Book same-day or one night ahead whenever possible on a flexible tour. The slight premium is worth the freedom. Keep a list of backup options in each area just in case.
Related to mistake two, but its own category because the solution is different. It's not just about having rain gear — it's about where it is. Rain gear buried in the tail bag, under a tank bag, behind bungee cords, is rain gear you won't put on in time. You'll tell yourself you'll pull over in a minute. You won't.
Rain gear lives in the top of one saddlebag, always. Accessible without unpacking anything else. Two-minute drill: you should be able to pull over and be fully waterproofed in under two minutes.
This is the Atlantic Canada specific one that can get you killed. Moose are not small. A 500 kg moose at highway speed is not a survivable collision. They're most active at dawn and dusk, they don't reflect headlights well, and they stand in the middle of the road with no concern for your schedule.
In northern New Brunswick and anywhere in Newfoundland — ride between 9am and 5pm. Adjust your schedule around this, not around your preferred start time. Non-negotiable.
Most riders carry a tire plug kit and think they're covered. A plug kit handles a nail in a rear tire on a good day. It doesn't handle a blowout, a seized engine, a broken chain, or any of the other things that can strand you 80 km from the nearest town. Having no plan when that happens turns a bad day into a very expensive and stressful one.
CAA Motorcycle membership runs about $100/year. It's worth every dollar the one time you need it. Know the number before you leave home, not while you're standing on the side of Route 11 at 7pm.
The biggest mistake, and the hardest one to convince people of before they've made it themselves. You plan 600 km days because the map makes it look achievable. What the map doesn't show is the ferry wait, the road construction delay, the fishing village you stopped in for 45 minutes because it was perfect, the rain that slowed you to 80 km/h for two hours. By 7pm you're exhausted, 200 km short of your destination, and resenting the trip.
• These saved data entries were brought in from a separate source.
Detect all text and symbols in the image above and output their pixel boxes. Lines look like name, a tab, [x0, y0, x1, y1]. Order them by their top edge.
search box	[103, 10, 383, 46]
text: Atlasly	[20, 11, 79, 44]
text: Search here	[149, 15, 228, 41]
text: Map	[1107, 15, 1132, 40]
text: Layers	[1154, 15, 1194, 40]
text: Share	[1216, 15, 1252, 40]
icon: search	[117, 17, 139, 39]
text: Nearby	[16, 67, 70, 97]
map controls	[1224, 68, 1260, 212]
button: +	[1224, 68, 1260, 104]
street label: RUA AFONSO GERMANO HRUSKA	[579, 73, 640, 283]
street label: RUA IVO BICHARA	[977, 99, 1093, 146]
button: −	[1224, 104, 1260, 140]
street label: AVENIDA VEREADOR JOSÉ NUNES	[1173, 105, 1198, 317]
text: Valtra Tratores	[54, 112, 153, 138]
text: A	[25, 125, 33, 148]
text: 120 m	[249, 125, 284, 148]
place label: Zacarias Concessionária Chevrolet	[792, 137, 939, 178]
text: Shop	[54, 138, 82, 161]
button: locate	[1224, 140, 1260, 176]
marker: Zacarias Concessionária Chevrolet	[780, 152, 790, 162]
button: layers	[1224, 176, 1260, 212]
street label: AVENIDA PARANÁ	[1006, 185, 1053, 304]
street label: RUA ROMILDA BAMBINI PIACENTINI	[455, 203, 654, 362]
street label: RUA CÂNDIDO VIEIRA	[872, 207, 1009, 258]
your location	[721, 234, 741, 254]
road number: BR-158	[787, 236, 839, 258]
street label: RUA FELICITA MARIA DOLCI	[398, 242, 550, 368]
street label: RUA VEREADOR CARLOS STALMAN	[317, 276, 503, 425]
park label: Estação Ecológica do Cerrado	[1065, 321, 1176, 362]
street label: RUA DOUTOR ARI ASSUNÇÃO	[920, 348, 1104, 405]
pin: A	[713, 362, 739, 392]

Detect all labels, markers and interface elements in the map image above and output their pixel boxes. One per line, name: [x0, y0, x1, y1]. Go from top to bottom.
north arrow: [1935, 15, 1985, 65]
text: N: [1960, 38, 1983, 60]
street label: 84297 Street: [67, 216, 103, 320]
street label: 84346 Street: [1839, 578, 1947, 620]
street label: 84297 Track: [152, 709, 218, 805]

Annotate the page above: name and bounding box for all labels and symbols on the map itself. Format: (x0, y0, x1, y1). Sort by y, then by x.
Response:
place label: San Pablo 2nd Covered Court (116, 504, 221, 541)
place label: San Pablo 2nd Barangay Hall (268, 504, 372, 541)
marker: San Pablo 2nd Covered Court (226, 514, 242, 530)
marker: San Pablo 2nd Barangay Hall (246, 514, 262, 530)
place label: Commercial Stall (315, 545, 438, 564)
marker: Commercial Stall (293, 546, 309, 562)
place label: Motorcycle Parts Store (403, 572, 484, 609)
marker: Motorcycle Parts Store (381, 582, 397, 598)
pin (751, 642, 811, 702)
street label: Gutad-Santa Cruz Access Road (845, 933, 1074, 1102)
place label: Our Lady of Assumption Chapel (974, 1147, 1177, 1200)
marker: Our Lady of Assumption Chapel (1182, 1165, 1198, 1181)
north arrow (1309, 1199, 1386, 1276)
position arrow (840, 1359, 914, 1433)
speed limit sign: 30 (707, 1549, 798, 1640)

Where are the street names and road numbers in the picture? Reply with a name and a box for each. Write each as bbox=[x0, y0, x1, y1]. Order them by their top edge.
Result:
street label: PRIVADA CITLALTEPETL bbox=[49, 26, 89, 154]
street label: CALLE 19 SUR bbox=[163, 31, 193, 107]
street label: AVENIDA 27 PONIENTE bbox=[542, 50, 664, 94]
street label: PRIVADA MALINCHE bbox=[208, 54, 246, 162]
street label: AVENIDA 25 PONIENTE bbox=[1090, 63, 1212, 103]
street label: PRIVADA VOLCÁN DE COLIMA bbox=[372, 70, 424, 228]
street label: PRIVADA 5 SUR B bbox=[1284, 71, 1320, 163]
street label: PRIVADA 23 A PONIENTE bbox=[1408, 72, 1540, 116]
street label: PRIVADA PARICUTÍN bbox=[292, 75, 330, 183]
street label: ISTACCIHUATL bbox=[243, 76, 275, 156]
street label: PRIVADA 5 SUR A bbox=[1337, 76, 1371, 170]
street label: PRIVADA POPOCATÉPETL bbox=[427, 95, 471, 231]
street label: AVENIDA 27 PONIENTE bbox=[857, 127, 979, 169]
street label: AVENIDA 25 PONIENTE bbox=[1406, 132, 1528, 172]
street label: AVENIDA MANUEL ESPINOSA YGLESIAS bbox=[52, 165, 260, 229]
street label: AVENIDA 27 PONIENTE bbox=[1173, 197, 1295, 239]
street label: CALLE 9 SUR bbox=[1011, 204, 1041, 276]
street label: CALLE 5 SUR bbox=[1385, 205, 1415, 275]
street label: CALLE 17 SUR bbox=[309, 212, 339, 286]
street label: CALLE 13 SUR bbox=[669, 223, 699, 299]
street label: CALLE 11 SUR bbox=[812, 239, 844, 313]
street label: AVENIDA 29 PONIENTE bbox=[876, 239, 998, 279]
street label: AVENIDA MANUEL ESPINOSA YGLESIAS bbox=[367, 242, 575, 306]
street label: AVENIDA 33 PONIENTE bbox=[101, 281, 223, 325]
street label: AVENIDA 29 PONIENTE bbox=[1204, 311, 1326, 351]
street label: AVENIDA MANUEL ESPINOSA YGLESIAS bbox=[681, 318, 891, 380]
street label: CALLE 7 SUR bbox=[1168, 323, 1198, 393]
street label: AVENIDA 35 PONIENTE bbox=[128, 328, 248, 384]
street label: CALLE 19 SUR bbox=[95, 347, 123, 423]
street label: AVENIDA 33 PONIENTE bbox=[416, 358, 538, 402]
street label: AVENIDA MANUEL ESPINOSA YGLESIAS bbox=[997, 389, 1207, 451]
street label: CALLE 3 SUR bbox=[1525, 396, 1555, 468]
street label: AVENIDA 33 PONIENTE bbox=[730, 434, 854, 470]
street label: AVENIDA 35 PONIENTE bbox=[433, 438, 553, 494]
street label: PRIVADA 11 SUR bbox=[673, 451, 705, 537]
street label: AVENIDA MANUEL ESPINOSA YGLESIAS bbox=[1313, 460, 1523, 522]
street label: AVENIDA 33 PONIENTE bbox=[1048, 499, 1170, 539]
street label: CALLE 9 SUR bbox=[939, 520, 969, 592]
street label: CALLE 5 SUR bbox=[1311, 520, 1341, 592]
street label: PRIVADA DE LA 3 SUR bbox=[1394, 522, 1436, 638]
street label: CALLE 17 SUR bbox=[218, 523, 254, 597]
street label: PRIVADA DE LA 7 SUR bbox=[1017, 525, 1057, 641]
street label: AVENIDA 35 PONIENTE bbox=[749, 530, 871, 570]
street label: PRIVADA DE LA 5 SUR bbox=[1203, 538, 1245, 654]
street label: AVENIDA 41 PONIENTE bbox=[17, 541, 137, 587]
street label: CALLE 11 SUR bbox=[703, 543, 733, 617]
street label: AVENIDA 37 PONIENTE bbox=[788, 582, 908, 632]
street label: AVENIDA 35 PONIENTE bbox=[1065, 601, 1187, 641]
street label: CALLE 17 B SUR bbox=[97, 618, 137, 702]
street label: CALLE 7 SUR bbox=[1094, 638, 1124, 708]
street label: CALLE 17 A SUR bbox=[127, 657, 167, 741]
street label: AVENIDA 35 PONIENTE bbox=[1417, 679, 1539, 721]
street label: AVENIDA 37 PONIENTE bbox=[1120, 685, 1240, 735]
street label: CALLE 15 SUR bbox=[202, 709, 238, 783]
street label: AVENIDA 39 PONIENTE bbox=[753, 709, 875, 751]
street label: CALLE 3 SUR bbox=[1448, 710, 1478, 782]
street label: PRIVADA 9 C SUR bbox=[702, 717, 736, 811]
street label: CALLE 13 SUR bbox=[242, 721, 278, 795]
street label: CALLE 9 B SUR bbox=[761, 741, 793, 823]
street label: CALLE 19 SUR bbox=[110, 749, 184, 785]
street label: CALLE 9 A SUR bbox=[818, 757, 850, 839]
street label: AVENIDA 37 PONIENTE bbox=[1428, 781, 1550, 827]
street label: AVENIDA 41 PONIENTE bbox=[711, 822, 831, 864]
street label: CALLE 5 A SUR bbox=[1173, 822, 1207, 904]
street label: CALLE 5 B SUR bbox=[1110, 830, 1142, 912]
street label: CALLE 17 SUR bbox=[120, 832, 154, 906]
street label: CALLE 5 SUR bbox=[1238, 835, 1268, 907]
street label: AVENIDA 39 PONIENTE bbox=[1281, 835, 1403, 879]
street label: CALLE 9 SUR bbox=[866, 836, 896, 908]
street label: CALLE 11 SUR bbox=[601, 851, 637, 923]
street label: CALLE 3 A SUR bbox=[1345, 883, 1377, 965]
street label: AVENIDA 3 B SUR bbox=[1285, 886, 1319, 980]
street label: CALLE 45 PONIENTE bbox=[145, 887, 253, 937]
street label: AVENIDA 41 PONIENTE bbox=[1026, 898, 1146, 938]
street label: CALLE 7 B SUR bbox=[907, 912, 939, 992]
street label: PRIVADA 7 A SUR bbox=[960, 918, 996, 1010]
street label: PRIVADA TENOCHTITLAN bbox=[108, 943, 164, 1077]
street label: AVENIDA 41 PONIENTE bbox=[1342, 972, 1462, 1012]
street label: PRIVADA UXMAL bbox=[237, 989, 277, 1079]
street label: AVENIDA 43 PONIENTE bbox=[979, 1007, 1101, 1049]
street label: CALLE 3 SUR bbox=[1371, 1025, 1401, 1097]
Plan 350–450 km days max. Leave room in the schedule for the unexpected good stuff — because Atlantic Canada will provide it. The best moments of any tour are the unplanned ones. You can't have them if you're always behind schedule.
The common thread through all ten of these is the same thing: overconfidence in the plan and underestimation of the variables. The riders who have the best tours aren't the ones with the best bikes or the biggest budgets — they're the ones who leave room for things to go sideways and know what to do when they do.
Ride smart. The good roads will still be there when you get to them.